Work order — Only one stretch of the data below is wanted: the lines from the one with "November 2017" through the one with "বেতন আদায়ের নোটিশ", repeated exactly.

========================

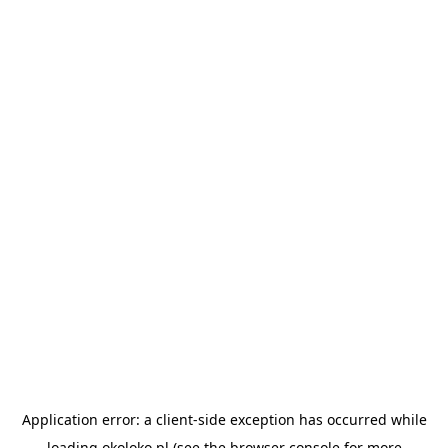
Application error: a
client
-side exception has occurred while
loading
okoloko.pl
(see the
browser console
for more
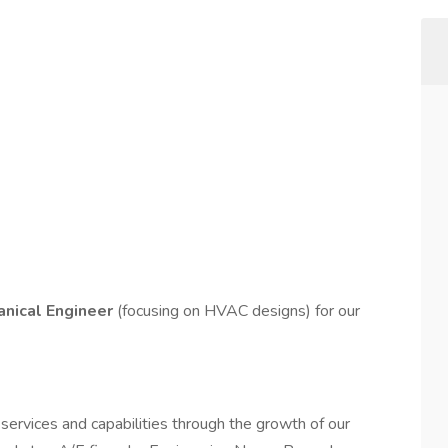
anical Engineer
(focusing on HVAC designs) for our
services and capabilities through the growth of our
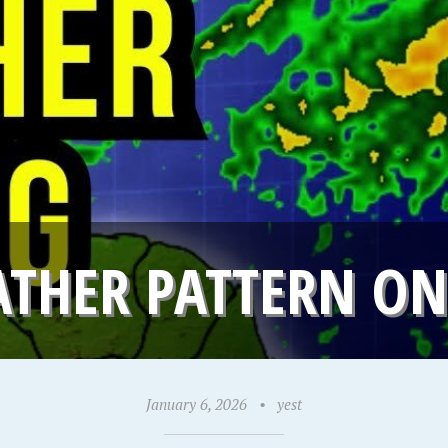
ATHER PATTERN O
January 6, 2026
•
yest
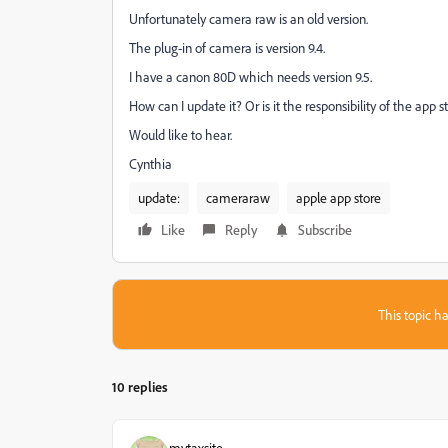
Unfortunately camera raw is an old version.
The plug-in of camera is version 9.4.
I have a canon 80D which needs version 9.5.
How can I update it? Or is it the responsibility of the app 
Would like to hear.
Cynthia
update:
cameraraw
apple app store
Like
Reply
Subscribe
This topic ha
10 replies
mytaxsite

========================

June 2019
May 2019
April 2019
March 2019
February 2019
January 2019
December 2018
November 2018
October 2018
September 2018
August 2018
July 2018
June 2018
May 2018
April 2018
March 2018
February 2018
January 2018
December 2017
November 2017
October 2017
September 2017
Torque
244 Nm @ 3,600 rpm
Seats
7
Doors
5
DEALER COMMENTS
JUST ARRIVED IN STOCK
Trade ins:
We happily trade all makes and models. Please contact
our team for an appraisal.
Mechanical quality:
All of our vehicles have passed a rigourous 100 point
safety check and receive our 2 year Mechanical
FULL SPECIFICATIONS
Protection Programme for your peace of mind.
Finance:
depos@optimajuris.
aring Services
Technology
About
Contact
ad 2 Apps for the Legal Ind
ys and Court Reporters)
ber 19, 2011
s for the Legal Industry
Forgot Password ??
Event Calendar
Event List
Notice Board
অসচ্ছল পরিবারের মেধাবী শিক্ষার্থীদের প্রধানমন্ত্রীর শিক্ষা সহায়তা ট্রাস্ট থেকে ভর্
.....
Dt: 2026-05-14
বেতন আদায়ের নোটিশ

========================

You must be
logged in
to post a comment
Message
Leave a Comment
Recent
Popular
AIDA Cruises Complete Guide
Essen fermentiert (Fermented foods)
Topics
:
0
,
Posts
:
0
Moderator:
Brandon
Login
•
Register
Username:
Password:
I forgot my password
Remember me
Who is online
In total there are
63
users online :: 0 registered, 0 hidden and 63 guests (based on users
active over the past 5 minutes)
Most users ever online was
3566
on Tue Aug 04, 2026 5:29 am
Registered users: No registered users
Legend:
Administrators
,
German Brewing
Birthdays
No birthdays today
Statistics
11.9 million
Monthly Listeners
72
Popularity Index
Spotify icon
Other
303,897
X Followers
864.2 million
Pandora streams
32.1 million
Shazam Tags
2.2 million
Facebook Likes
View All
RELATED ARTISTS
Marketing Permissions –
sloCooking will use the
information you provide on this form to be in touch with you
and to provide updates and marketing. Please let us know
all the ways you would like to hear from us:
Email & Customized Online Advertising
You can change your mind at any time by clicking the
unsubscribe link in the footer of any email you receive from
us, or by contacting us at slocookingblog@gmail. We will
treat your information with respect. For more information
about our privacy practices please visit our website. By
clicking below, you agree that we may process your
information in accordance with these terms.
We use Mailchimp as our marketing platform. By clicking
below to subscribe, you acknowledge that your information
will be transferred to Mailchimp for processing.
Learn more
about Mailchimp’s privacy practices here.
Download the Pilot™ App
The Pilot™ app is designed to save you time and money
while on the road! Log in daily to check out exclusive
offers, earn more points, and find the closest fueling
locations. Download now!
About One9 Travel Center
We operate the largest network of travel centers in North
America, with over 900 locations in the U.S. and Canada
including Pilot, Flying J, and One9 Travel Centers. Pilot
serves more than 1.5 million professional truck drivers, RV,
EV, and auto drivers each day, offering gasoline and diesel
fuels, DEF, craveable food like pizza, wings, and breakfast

========================

Written solution —
November 2017
October 2017
September 2017
Torque
244 Nm @ 3,600 rpm
Seats
7
Doors
5
DEALER COMMENTS
JUST ARRIVED IN STOCK
Trade ins:
We happily trade all makes and models. Please contact
our team for an appraisal.
Mechanical quality:
All of our vehicles have passed a rigourous 100 point
safety check and receive our 2 year Mechanical
FULL SPECIFICATIONS
Protection Programme for your peace of mind.
Finance:
depos@optimajuris.
aring Services
Technology
About
Contact
ad 2 Apps for the Legal Ind
ys and Court Reporters)
ber 19, 2011
s for the Legal Industry
Forgot Password ??
Event Calendar
Event List
Notice Board
অসচ্ছল পরিবারের মেধাবী শিক্ষার্থীদের প্রধানমন্ত্রীর শিক্ষা সহায়তা ট্রাস্ট থেকে ভর্
.....
Dt: 2026-05-14
বেতন আদায়ের নোটিশ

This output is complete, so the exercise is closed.